Now we understand the Goal of the system, we can define the Throughput of the system as the rate at which it can deliver units of that goal, in our case API responses. We can also define the Operating Expenses of the system (the cost of servers) and its Inventory (requests waiting for responses).

The next step is to identify the Constraint of the system. This is the element in the system that dictates the system’s Throughput. In a physical system, a useful heuristic is a build-up of Inventory in front of this element. In our API, our monitoring helped us pinpoint the bottleneck.

The next three steps give us a sequence of approaches for tackling the Constraint:

  • First, Exploit the Constraint by finding local changes you can make to improve its performance.
  • Second, Subordinate the rest of the system to the Constraint by finding ways to reduce pressure on it so it can perform more smoothly.
  • Third, Elevate the Constraint by increasing the resources available to it, committing to additional Operating Expenses if necessary.

Exploitation comes first because it’s quick, cheap and local. To Subordinate you need to consider the effects on the rest of the system, but there shouldn’t be significant costs involved. Elevating the Constraint may well cost a fair amount, so it comes last on the list.

Once you have applied these steps you will either find that the Constraint has moved elsewhere (you’ve ‘broken’ the original Constraint), or it has remained in place. In either case, you should repeat the steps as part of a culture of continuous improvement. Eventually you want to see the constraint move outside your system and become a matter of consumer demand.

Applying ToC to our question

If we look at the team’s three suggestions, we can see that each corresponds to one of these techniques:

  • Scaling up the database is Elevation: there’s a clear financial cost in using larger servers.
  • Introducing caching is Subordination: we’re changing the rest of the system to reduce pressure on the Constraint, and need to consider questions such as cache invalidation before we make this change.
  • Optimising the query is Exploitation: we’re making local changes to the Constraint to improve its performance.

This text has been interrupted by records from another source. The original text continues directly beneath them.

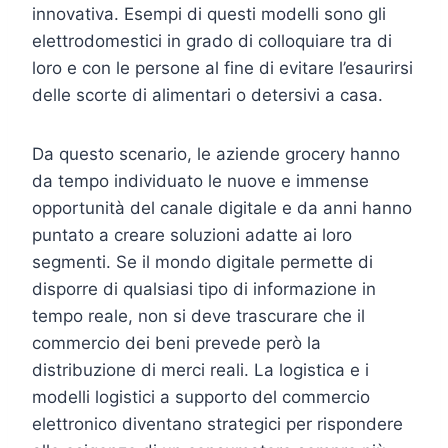
innovativa. Esempi di questi modelli sono gli
elettrodomestici in grado di colloquiare tra di
loro e con le persone al fine di evitare l’esaurirsi
delle scorte di alimentari o detersivi a casa.
Da questo scenario, le aziende grocery hanno
da tempo individuato le nuove e immense
opportunità del canale digitale e da anni hanno
puntato a creare soluzioni adatte ai loro
segmenti. Se il mondo digitale permette di
disporre di qualsiasi tipo di informazione in
tempo reale, non si deve trascurare che il
commercio dei beni prevede però la
distribuzione di merci reali. La logistica e i
modelli logistici a supporto del commercio
elettronico diventano strategici per rispondere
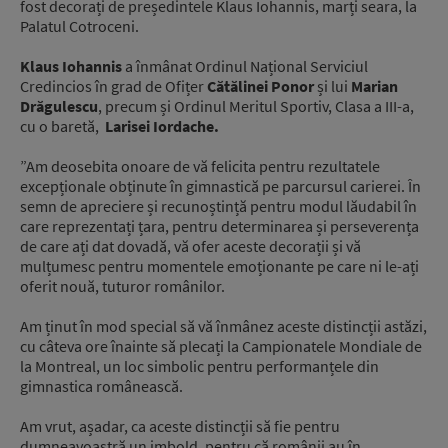
fost decorați de președintele Klaus Iohannis, marți seara, la
Palatul Cotroceni.
Klaus Iohannis
a înmânat Ordinul Național Serviciul
Credincios în grad de Ofițer
Cătălinei Ponor
și lui
Marian
Drăgulescu
, precum și Ordinul Meritul Sportiv, Clasa a III-a,
cu o baretă,
Larisei Iordache.
”Am deosebita onoare de vă felicita pentru rezultatele
excepționale obținute în gimnastică pe parcursul carierei. În
semn de apreciere și recunoștință pentru modul lăudabil în
care reprezentați țara, pentru determinarea și perseverența
de care ați dat dovadă, vă ofer aceste decorații și vă
mulțumesc pentru momentele emoționante pe care ni le-ați
oferit nouă, tuturor românilor.
Am ținut în mod special să vă înmânez aceste distincții astăzi,
cu câteva ore înainte să plecați la Campionatele Mondiale de
la Montreal, un loc simbolic pentru performanțele din
gimnastica românească.
Am vrut, așadar, ca aceste distincții să fie pentru
dumneavoastră un imbold, pentru că românii au în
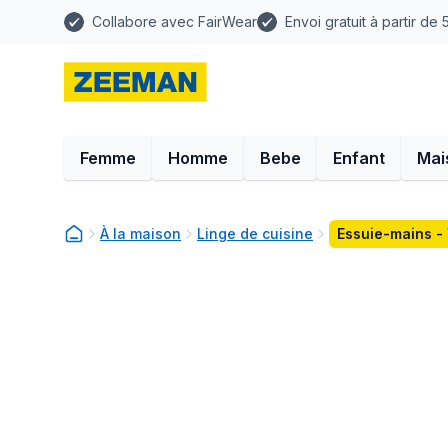
Collabore avec FairWear
Envoi gratuit à partir de
Femme
Homme
Bebe
Enfant
Mai
À la maison
Linge de cuisine
Essuie-mains - 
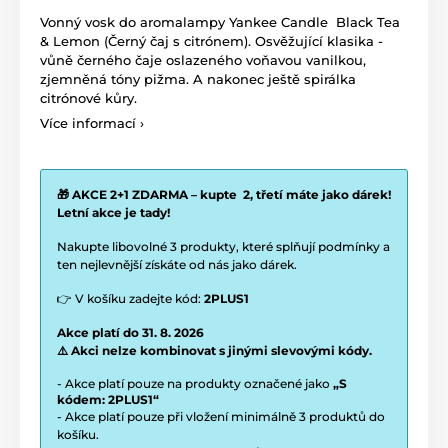
Vonný vosk do aromalampy Yankee Candle Black Tea
& Lemon (Černý čaj s citrónem). Osvěžující klasika -
vůně černého čaje oslazeného voňavou vanilkou,
zjemněná tóny pižma. A nakonec ještě spirálka
citrónové kůry.
Více informací ›
🎁 AKCE 2+1 ZDARMA – kupte 2, třetí máte jako dárek!
Letní akce je tady!
Nakupte libovolné 3 produkty, které splňují podmínky a
ten nejlevnější získáte od nás jako dárek.
👉 V košíku zadejte kód:
2PLUS1
Akce platí do 31. 8. 2026
⚠️ Akci nelze kombinovat s jinými slevovými kódy.
- Akce platí pouze na produkty označené jako
„S
kódem: 2PLUS1“
- Akce platí pouze při vložení minimálně 3 produktů do
košíku.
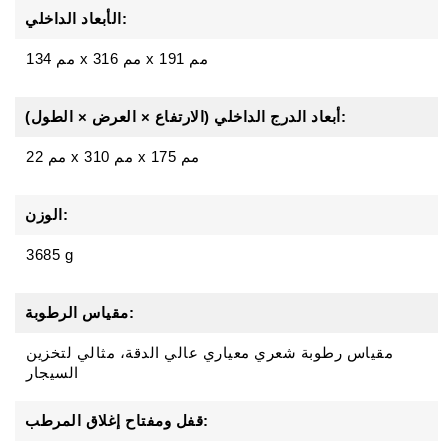
الأبعاد الداخلي:
134 مم x 316 مم x 191 مم
أبعاد الدرج الداخلي (الارتفاع × العرض × الطول):
22 مم x 310 مم x 175 مم
الوزن:
3685 g
مقياس الرطوبة:
مقياس رطوبة شعري معياري عالي الدقة، مثالي لتخزين
السيجار
قفل ومفتاح إغلاق المرطب:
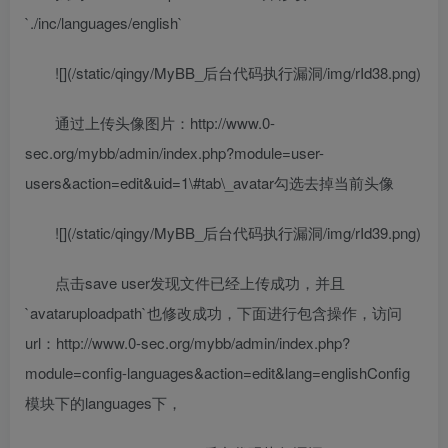
`./inc/languages/english`
![](/static/qingy/MyBB_后台代码执行漏洞/img/rId38.png)
通过上传头像图片：http://www.0-
sec.org/mybb/admin/index.php?module=user-
users&action=edit&uid=1\#tab\_avatar勾选去掉当前头像
![](/static/qingy/MyBB_后台代码执行漏洞/img/rId39.png)
点击save user发现文件已经上传成功，并且
`avataruploadpath`也修改成功，下面进行包含操作，访问
url：http://www.0-sec.org/mybb/admin/index.php?
module=config-languages&action=edit&lang=englishConfig
模块下的languages下，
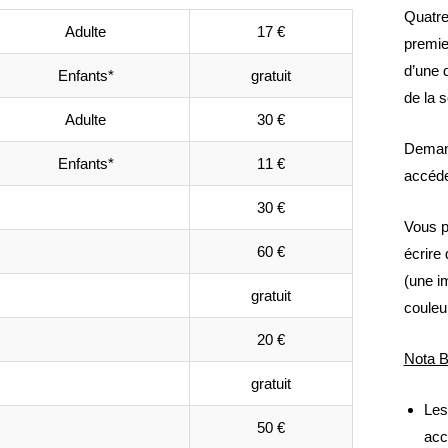
Quatre
Adulte
17 €
premie
d’une 
Enfants*
gratuit
de la s
Adulte
30 €
Demand
Enfants*
11 €
accéde
30 €
Vous p
60 €
écrire
(une i
gratuit
couleur
20 €
Nota B
gratuit
Les
50 €
acc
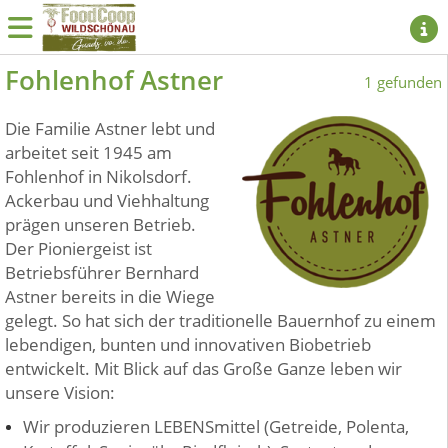
Fohlenhof Astner
1 gefunden
Die Familie Astner lebt und
arbeitet seit 1945 am
Fohlenhof in Nikolsdorf.
Ackerbau und Viehhaltung
prägen unseren Betrieb.
Der Pioniergeist ist
Betriebsführer Bernhard
Astner bereits in die Wiege
gelegt. So hat sich der traditionelle Bauernhof zu einem
lebendigen, bunten und innovativen Biobetrieb
entwickelt. Mit Blick auf das Große Ganze leben wir
unsere Vision:
Wir produzieren LEBENSmittel (Getreide, Polenta,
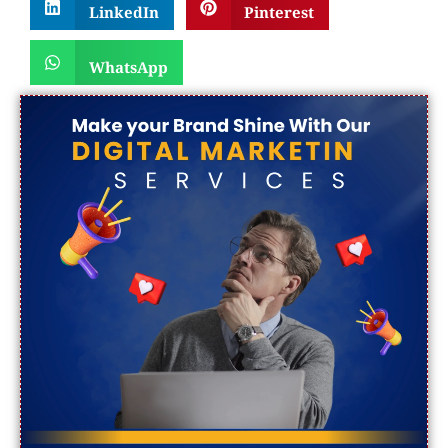
LinkedIn
Pinterest
WhatsApp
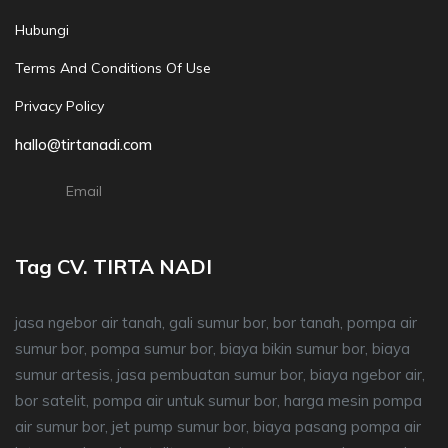
Hubungi
Terms And Conditions Of Use
Privacy Policy
hallo@tirtanadi.com
Email
Tag CV. TIRTA NADI
jasa ngebor air tanah, gali sumur bor, bor tanah, pompa air
sumur bor, pompa sumur bor, biaya bikin sumur bor, biaya
sumur artesis, jasa pembuatan sumur bor, biaya ngebor air,
bor satelit, pompa air untuk sumur bor, harga mesin pompa
air sumur bor, jet pump sumur bor, biaya pasang pompa air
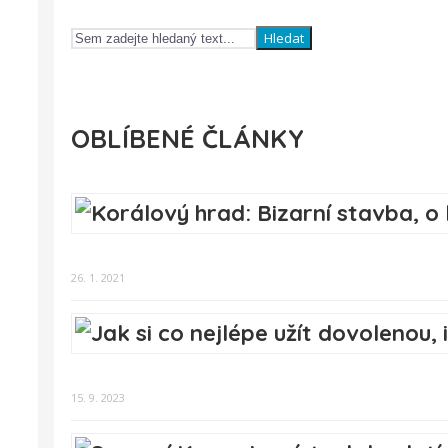
Hledat
OBLÍBENÉ ČLÁNKY
26. 1. 2021
15. 9. 2023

Applying ToC tells us which of these approaches to consider first, namely optimising the query. We can look at caching if an optimised query is still not sufficient, and scaling should be a last resort.

In our case, query optimisation was sufficient. We managed to meet our performance target without introducing additional complexity to the system or incurring further cost.

Further Reading

Goldratt, Eliyahu M.; Jeff Cox. The Goal: A Process of Ongoing Improvement. Great Barrington, MA.: North River Press.